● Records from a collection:

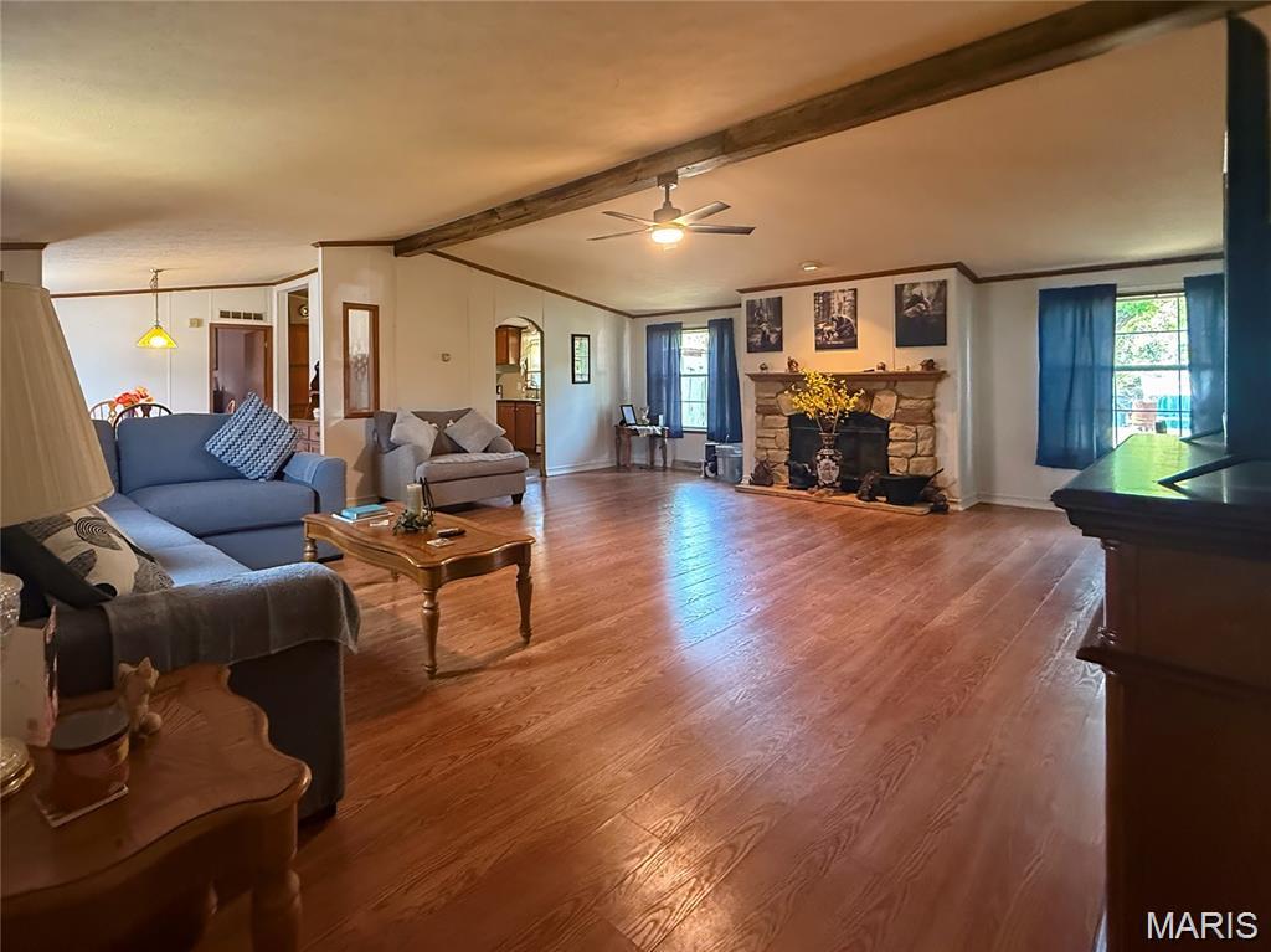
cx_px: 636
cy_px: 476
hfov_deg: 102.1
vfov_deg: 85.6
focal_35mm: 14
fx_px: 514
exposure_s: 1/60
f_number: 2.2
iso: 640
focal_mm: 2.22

--

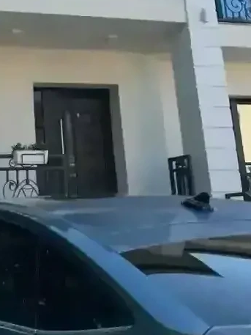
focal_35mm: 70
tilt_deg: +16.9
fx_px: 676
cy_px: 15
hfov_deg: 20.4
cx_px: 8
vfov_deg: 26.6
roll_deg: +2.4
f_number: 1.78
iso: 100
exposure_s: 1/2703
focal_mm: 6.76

...

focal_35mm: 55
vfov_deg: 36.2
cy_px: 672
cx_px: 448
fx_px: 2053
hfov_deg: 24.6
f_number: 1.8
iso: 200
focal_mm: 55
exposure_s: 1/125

● WORK TO BE COMPLETED: As listed above, the lines from the line with "focal_35mm: 70" to the line with "focal_mm: 6.76" are to be echoed exactly, with both ends included and nothing added.

● ANSWER BELOW:
focal_35mm: 70
tilt_deg: +16.9
fx_px: 676
cy_px: 15
hfov_deg: 20.4
cx_px: 8
vfov_deg: 26.6
roll_deg: +2.4
f_number: 1.78
iso: 100
exposure_s: 1/2703
focal_mm: 6.76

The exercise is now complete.